Semua anak banat kompak jawab menggunakan make up–momen terakhir, ustadzah…

Setelah disepakati menggunakan make up, maka opsi yang biasa diambil adalah menyewa tukang rias dari luar. Namun, ustadzah2 berpikir; jika mendatangkan jasa rias profesional, tentu saja biayanya lumayan besar. Apalagi barusan iuran untuk wisuda–dan persiapan melanjutkan ke sekolah baru.
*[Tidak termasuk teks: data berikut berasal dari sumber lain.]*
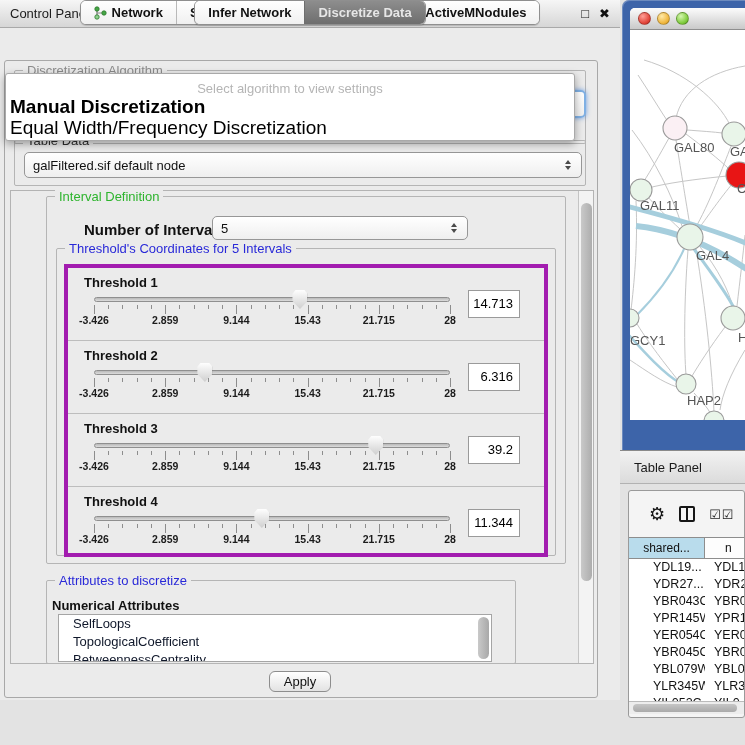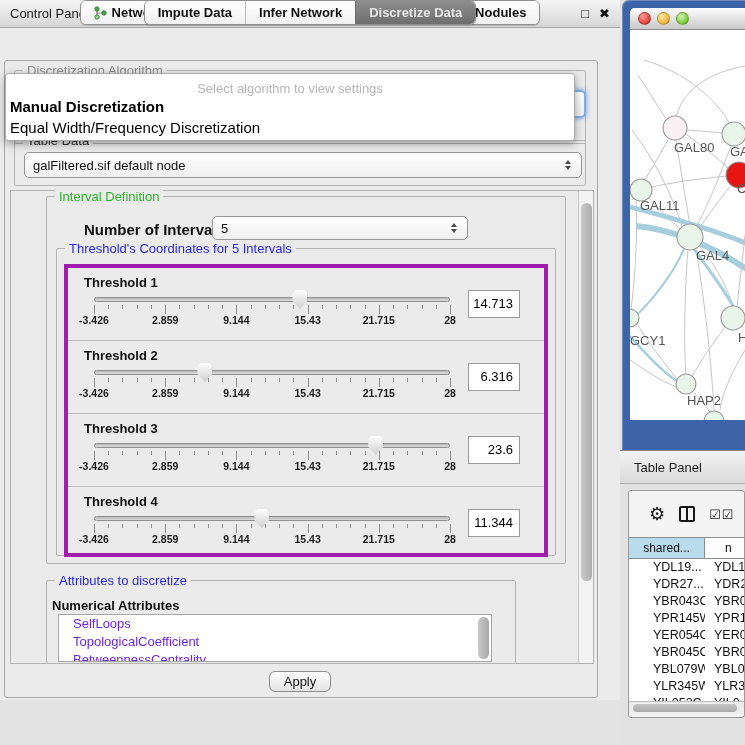--- a/index.html
+++ b/index.html
@@ -434,9 +434,6 @@
 
     <div class="segbar" id="bottom-tabs-bar">
       <div class="seggroup" id="bottom-tabs">
-          <div class="seg">
-            <span>Impute Data</span>
-          </div>
           <div class="seg">
             <span>Infer Network</span>
           </div>

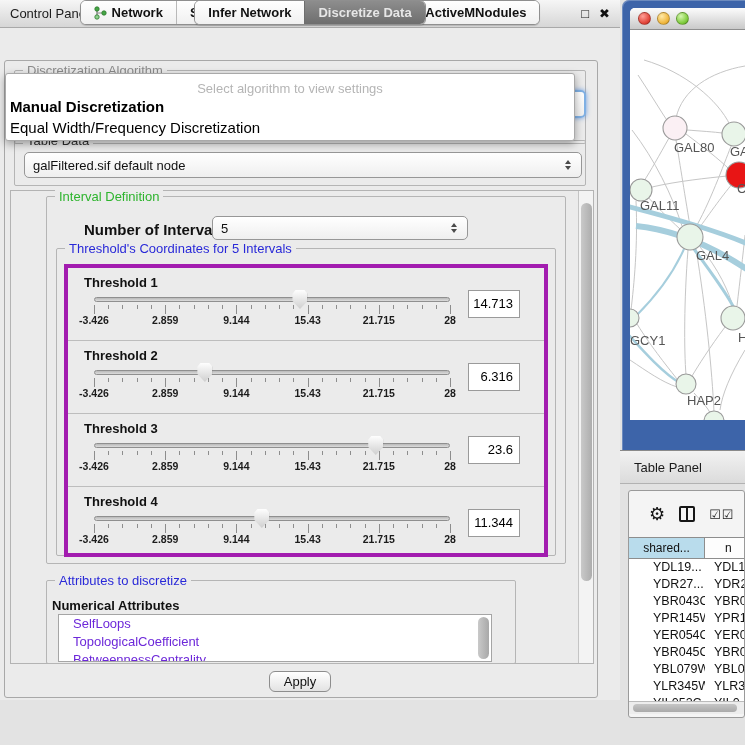--- a/index.html
+++ b/index.html
@@ -54,7 +54,7 @@
     background:#ffffff; border:1px solid #a9a9a9; border-radius:3px;
     box-shadow:0 3px 9px rgba(0,0,0,.35); }
   #algo-popup .hint { text-align:center; color:#b5b5b5; font-size:13px; padding-top:7px; }
-  .algo-item { font-size:15px; color:#000; padding:2px 4px; line-height:17px; }
+  .algo-item { font-size:19px; color:#000; padding:2px 4px; line-height:17px; }
   .algo-item.bold { font-weight:bold; }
Ustadzah-ustadzah berpikir bagaimana menghemat pengeluaran yang satu ini. Diperoleh ide untuk mandiri ber-make up.
Caranya; anak-anak iuran untuk beli aneka kebutuhan rias; ada tokonya di Babat. Beserta kelengkapannya. Lengkap.
Lalu,
Selama beberapa hari pra wisuda mereka dibimbing oleh salah satu ustadzah yang punya dasar kemampuan make up. Latihan lah mereka ber make up sendiri. Mulai foundation sampai action. 😃
Daaaaan…
Pada hari H-nya, mereka berhasil tampil cantik. Pantes, dan tidak menor. Namun, masih terkesan seolah make up dari tukang rias profesional.
Iurannya berapa?
ONLY 80.000/anak.
Itu pun alat make up dan bedak masih lebih, bisa disimpan untuk inventaris yang bisa digunakan untuk adik-adik kelasnya.
Sebentar lagi Agustusan, butuh rias-rias mandiri lagi.